Emirates Airline, the last holdout among the Gulf region‘s three major East-West carriers in retaining its workforce announced on May 31, 2020, that it had fired an undisclosed number of employees, due to the near-shutdown of global air travel amid COVID-19.

The other two—Abu Dhabi’s Etihad and Doha-based Qatar Airways—had already scaled back in terms of staffing as the virus spread, virtually eliminating passenger demand and causing international borders to slam shut.

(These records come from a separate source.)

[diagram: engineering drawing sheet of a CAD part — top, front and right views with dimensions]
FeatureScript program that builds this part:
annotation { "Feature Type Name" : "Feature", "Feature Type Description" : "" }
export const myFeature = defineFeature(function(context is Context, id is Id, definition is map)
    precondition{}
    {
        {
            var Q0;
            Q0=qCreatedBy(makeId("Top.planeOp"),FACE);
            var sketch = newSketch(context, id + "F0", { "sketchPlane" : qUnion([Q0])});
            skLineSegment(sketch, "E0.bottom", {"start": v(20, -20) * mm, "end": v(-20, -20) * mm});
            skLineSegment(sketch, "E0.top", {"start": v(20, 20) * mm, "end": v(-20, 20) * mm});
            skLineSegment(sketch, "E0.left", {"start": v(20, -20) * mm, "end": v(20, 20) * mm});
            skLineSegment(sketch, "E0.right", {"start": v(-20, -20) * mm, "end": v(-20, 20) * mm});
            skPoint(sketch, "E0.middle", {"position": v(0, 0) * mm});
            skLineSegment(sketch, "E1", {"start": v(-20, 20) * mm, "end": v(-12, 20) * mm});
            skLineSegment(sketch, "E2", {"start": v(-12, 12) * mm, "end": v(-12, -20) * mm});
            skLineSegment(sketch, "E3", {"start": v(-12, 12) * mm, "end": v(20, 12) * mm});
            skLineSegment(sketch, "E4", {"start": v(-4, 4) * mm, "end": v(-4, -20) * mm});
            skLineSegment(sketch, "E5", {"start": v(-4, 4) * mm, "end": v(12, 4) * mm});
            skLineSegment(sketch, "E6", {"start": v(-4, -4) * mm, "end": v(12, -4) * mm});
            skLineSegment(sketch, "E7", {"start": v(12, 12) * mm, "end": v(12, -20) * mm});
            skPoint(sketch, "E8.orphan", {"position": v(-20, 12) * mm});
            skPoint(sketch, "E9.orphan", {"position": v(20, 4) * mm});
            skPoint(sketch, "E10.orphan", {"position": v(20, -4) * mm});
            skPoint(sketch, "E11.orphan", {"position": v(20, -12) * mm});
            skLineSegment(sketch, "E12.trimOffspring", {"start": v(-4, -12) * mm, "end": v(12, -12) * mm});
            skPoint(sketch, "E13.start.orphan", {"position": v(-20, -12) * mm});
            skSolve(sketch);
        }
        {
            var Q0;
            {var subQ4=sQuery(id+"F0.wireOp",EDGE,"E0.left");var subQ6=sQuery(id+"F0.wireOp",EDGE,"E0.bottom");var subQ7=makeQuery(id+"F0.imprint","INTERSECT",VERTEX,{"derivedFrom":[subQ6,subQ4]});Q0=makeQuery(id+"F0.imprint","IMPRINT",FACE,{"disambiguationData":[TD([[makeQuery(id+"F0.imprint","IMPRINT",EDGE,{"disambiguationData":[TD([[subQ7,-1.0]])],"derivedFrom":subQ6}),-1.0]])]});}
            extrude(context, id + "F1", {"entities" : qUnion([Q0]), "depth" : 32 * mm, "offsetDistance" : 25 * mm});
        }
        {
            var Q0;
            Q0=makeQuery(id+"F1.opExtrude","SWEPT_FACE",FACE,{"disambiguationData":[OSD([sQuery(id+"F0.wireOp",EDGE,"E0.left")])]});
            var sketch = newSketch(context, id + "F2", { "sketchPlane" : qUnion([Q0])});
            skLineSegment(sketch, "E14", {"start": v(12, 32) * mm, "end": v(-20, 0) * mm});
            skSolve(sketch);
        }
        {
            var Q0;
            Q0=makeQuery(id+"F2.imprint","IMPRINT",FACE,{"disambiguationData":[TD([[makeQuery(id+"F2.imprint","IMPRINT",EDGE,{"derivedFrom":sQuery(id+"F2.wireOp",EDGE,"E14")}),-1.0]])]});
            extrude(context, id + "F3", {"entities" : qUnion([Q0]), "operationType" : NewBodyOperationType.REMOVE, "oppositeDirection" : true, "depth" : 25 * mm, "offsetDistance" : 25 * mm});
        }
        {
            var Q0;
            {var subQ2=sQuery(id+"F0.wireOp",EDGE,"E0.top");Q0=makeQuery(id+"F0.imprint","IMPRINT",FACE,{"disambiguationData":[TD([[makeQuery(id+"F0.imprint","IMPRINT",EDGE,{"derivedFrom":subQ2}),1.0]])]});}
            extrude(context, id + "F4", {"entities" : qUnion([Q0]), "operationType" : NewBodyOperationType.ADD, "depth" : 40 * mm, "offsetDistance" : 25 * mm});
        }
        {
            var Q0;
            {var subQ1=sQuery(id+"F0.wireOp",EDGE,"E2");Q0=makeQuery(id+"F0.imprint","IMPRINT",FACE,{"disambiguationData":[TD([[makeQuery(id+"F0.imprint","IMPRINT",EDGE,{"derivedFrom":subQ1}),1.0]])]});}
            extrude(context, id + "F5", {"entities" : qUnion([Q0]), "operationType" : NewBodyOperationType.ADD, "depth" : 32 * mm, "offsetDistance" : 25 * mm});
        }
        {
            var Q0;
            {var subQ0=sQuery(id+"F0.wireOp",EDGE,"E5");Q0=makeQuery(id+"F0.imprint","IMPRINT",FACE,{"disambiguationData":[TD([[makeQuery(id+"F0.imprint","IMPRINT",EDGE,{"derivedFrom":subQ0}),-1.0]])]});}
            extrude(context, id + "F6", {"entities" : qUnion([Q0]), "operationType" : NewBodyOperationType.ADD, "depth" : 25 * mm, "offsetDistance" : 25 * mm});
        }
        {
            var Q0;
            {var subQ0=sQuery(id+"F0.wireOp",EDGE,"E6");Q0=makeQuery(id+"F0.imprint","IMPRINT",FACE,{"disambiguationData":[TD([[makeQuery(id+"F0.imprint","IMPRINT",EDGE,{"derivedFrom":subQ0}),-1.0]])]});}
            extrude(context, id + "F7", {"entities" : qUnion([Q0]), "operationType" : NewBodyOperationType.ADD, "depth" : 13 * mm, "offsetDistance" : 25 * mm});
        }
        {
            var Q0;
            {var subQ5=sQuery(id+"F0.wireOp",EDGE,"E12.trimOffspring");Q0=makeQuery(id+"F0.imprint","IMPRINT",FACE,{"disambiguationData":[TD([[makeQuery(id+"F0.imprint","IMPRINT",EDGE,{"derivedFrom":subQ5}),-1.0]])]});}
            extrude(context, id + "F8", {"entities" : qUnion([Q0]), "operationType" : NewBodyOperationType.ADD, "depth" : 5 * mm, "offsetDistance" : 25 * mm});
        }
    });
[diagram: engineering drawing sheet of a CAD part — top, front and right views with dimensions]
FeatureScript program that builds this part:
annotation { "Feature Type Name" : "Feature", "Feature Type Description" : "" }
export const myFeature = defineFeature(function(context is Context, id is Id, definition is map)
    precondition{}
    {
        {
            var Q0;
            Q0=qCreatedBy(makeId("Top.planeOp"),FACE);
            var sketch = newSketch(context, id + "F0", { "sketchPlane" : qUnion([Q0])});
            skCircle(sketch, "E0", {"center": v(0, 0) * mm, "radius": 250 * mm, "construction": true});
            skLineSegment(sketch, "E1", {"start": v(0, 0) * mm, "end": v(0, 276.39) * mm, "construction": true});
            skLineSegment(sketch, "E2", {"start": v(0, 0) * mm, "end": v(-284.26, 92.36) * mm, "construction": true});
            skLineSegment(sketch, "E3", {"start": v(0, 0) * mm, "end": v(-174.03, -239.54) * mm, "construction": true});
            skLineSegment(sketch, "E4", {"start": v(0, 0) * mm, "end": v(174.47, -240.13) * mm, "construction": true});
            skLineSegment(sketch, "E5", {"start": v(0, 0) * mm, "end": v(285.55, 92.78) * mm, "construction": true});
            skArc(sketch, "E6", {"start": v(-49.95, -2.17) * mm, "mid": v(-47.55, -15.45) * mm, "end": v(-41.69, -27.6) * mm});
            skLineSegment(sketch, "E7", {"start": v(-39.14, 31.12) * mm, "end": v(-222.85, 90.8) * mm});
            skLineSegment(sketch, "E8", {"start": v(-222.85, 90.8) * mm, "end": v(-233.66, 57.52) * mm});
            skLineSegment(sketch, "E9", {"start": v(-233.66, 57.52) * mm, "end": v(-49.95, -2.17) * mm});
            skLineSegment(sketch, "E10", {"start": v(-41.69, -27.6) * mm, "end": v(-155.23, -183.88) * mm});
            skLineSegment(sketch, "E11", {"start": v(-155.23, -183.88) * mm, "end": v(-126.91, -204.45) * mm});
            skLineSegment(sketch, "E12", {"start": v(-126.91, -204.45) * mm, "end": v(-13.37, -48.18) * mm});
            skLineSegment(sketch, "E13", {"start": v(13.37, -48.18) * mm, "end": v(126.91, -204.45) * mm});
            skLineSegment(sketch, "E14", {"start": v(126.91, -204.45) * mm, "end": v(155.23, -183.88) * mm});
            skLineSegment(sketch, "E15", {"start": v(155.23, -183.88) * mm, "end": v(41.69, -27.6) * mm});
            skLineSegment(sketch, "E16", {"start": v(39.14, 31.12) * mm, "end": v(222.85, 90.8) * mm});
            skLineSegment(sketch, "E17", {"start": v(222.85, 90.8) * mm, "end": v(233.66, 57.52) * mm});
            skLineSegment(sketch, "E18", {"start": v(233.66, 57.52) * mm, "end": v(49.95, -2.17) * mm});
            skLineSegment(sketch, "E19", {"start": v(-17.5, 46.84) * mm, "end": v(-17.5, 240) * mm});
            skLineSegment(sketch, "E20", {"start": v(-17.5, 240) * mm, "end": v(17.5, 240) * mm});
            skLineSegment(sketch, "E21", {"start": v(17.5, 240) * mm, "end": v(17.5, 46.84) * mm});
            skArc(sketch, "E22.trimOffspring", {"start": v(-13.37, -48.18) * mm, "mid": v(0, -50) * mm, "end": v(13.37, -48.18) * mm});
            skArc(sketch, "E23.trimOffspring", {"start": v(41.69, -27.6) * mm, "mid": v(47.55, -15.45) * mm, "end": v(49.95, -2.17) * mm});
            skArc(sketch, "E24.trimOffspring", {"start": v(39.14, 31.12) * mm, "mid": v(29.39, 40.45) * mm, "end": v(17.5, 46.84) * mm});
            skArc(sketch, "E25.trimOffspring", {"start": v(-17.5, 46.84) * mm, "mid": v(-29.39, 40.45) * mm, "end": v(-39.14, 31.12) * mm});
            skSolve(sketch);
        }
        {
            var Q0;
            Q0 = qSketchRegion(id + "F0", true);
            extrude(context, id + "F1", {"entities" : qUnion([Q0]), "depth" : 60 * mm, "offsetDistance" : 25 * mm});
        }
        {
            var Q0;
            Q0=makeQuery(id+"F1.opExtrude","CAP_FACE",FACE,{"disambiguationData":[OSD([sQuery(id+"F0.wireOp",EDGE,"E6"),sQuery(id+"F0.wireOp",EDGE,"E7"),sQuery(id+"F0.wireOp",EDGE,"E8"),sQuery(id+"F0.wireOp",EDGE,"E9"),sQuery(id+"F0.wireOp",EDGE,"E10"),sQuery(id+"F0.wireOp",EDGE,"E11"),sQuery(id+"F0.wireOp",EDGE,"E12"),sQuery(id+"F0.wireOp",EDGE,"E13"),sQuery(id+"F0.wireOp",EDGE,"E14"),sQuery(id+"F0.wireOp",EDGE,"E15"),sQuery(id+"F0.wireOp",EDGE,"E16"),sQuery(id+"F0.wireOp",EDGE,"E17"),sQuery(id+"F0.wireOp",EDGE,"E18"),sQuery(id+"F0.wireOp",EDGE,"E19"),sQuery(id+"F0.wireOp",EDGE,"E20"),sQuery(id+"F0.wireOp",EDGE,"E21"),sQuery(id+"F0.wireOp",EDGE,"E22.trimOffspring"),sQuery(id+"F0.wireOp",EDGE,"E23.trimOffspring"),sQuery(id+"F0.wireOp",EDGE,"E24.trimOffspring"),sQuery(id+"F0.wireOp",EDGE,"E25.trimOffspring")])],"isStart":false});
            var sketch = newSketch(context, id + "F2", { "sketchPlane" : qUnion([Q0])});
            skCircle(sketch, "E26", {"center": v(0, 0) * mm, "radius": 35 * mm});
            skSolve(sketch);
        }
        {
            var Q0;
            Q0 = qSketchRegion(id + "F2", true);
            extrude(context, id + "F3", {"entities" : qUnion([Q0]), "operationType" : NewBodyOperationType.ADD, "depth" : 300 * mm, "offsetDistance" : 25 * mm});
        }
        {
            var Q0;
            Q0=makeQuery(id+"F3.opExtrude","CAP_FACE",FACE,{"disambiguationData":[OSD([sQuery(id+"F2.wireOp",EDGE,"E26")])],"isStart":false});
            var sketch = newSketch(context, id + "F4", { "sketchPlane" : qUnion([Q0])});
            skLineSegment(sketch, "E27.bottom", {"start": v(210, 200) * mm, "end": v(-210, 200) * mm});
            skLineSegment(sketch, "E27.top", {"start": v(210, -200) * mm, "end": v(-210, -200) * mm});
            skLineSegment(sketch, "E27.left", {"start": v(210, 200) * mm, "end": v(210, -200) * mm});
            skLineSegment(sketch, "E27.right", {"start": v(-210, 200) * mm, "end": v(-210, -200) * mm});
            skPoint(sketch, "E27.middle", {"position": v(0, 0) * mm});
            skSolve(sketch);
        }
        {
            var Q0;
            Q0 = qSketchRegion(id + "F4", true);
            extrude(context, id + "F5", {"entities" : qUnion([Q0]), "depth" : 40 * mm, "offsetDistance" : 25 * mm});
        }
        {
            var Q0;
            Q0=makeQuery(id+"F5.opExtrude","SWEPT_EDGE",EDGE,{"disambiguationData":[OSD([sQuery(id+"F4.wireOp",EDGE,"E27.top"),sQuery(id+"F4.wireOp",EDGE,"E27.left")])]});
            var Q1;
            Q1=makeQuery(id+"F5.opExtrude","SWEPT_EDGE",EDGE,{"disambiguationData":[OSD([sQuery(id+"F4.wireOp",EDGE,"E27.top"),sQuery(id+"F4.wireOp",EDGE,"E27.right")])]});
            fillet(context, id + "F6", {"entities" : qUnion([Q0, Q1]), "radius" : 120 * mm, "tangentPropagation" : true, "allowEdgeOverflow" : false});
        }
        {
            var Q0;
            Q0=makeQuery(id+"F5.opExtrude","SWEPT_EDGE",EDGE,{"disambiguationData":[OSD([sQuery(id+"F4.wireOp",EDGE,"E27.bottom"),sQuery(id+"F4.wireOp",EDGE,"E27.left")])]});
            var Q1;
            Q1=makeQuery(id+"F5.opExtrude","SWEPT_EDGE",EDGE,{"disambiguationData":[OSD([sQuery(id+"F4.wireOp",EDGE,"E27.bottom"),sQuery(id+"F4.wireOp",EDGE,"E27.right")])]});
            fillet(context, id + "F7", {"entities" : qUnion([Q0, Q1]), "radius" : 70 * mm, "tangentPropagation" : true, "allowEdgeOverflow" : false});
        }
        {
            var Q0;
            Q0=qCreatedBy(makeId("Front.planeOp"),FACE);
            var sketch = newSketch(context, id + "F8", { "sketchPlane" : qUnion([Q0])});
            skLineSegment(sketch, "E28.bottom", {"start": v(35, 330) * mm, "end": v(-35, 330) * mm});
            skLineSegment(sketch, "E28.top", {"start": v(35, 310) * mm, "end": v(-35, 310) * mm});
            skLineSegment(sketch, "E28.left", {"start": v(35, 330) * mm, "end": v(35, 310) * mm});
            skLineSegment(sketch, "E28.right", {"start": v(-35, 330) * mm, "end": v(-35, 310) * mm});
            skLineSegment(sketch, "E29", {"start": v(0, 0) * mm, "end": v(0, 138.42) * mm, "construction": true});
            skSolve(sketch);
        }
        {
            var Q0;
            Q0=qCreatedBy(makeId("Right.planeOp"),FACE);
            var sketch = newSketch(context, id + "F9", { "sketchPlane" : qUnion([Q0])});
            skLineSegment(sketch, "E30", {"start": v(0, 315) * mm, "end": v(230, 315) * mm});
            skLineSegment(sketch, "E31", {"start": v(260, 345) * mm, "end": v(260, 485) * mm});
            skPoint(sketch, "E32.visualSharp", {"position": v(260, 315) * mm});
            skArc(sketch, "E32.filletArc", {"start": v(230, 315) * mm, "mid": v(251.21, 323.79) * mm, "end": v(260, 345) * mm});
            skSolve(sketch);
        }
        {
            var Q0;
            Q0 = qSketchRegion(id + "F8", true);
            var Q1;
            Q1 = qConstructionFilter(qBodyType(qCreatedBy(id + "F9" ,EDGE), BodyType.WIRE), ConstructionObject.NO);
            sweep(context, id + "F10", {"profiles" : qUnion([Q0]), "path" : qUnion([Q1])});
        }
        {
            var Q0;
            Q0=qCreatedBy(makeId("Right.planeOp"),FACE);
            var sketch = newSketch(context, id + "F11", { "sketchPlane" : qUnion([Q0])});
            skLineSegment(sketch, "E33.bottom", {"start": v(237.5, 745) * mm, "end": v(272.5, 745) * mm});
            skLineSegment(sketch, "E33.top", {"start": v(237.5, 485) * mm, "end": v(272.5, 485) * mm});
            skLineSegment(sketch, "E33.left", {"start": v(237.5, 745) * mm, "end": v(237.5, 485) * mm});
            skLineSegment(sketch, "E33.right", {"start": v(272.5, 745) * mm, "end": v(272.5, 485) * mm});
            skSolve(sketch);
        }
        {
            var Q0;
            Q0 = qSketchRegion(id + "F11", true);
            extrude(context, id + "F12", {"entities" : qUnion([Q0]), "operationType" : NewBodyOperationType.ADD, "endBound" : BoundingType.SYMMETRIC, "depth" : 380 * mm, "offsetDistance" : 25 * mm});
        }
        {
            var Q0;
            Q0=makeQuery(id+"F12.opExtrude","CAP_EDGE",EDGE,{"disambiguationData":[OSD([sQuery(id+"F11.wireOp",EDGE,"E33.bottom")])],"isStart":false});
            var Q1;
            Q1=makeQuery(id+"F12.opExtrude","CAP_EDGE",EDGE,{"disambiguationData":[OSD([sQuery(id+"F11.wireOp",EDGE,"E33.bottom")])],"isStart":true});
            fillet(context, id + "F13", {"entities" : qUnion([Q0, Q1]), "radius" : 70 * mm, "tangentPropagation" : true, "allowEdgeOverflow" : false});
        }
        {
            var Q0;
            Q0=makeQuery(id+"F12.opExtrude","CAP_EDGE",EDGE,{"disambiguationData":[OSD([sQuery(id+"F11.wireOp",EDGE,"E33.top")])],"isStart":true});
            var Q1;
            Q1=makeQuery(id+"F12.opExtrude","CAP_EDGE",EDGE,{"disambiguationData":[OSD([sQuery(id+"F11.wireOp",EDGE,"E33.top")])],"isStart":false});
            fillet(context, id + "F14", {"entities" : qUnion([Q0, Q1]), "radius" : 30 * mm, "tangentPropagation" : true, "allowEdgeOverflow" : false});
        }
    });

While Emirates has been applauded during the pandemic for continuing to run repatriation flights around the globe, as well as delivering cargo and critical supplies, it has been dramatically affected by the halting of international passenger travel, just like the rest of the world’s airlines.

In a statement, the company said, “We have endeavored to sustain the current family as is…but have come to the conclusion that we, unfortunately, have to say goodbye to a few of the wonderful people that worked with us.”

Without revealing any particulars of the mass firing, Emirates assured that those being axed from its workforce would be treated, “with fairness and respect.”

ABC News reported that to try and balance some of the immense losses the airline continues to suffer, Dubai’s Crown Prince, Sheikh Hamdan bin Mohammed bin Rashid Al Maktoum, injected an undisclosed amount of equity into its operations back in March.

Although the flag carrier, owned by a Dubai sovereign wealth fund, had already reduced its staff members’ pay during the course of the global health crisis.

Meanwhile, Emirates’ home base, Dubai International Airport—typically the world’s busiest in terms of international passenger traffic—has also been running only a fraction of its normal operations.

Dubai, which has positioned itself as a critical hub for the free movement of people, goods and capital from around the globe (all of which the pandemic has disrupted), now depends heavily upon a resumption of activity at its airport.